● Verilen Alıntı
· · · · ·
Mehmet Kocairi'nin bu açıklaması, sadece bölgedeki yerli ve yabancıların tüketim alışkanlıklarını ortaya çıkarmakla kalmıyor aynı zamanda bilinçli ve bilinçsiz müşteri ayrımına da ışık tutuyor.

Gelen turist katma değer oluşturmalı           

Şimdi de apart-pansiyon işletmeciliği ile ilgili detaylara geçmek istiyorum. Konu ile ilgili görüşlerine başvurduğumuz Villa Marine'nin sahibi Kemal Odabaşı, kamuoyunu tatmin edecek bilgileri benimle paylaştı. Kendisinin ana mesleği makine mühendisliği. Odabaşı, aynı zamanda bölgedeki en lüks ve büyük apart-pansiyonlardan birine sahip ve bütün bunların yanında deneyimli bir müteahhit. 

Kemal Odabaşı, yaklaşık 30 yıldan fazla bir süredir Akyaka'da bulunuyor ve bölgedeki çoğu esnafı, sakinleri ve yetkilileri tanıyor.
· · · · ·
● Sağlanan Veriler
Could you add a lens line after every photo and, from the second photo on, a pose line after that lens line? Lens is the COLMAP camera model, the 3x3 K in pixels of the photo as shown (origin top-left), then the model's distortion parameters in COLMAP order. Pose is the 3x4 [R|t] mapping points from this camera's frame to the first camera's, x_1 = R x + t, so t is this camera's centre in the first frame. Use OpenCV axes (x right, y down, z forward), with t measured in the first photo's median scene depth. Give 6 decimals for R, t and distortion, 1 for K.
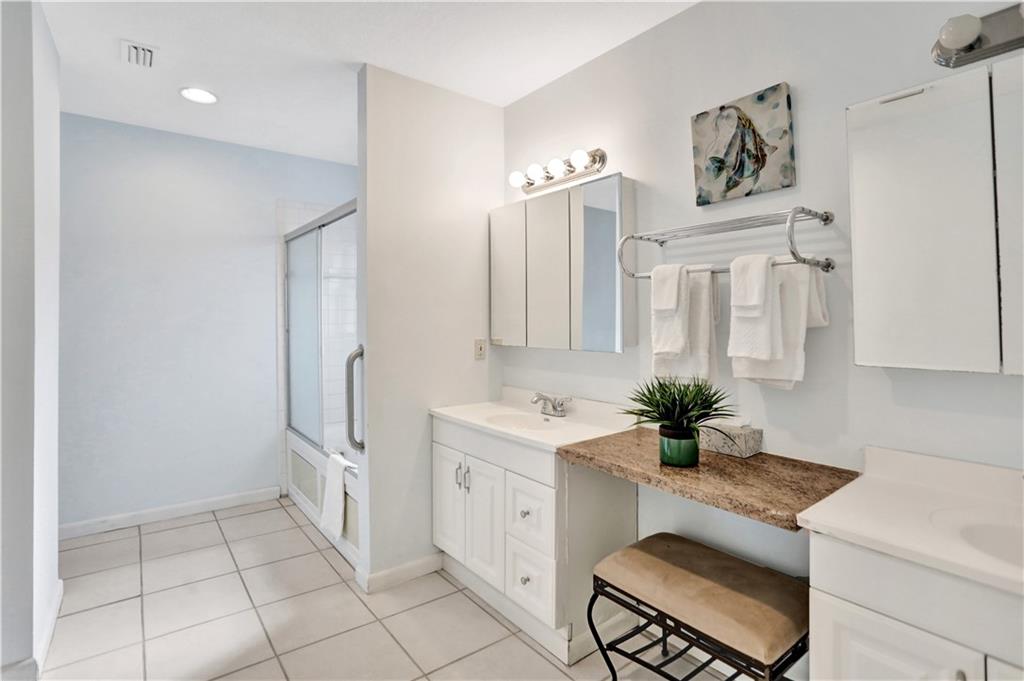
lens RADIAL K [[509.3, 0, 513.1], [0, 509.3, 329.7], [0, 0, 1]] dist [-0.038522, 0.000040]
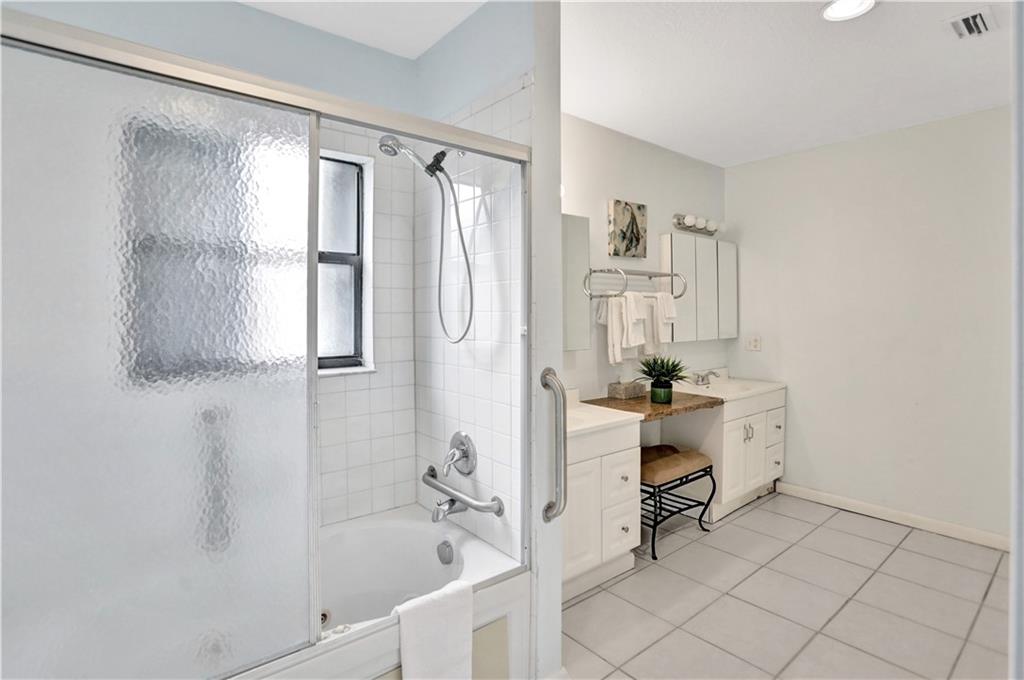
· · · · ·
● İstenen
Yukarıdaki Akyaka yazısında "Mehmet Kocairi'nin bu" sözlerinden "deneyimli bir müteahhit." sözlerine kadar uzanan bölümün tamamını hiç değiştirmeden yeniden yazın.

● Alıştırmanın Cevabı
Mehmet Kocairi'nin bu açıklaması, sadece bölgedeki yerli ve yabancıların tüketim alışkanlıklarını ortaya çıkarmakla kalmıyor aynı zamanda bilinçli ve bilinçsiz müşteri ayrımına da ışık tutuyor.

Gelen turist katma değer oluşturmalı           

Şimdi de apart-pansiyon işletmeciliği ile ilgili detaylara geçmek istiyorum. Konu ile ilgili görüşlerine başvurduğumuz Villa Marine'nin sahibi Kemal Odabaşı, kamuoyunu tatmin edecek bilgileri benimle paylaştı. Kendisinin ana mesleği makine mühendisliği. Odabaşı, aynı zamanda bölgedeki en lüks ve büyük apart-pansiyonlardan birine sahip ve bütün bunların yanında deneyimli bir müteahhit.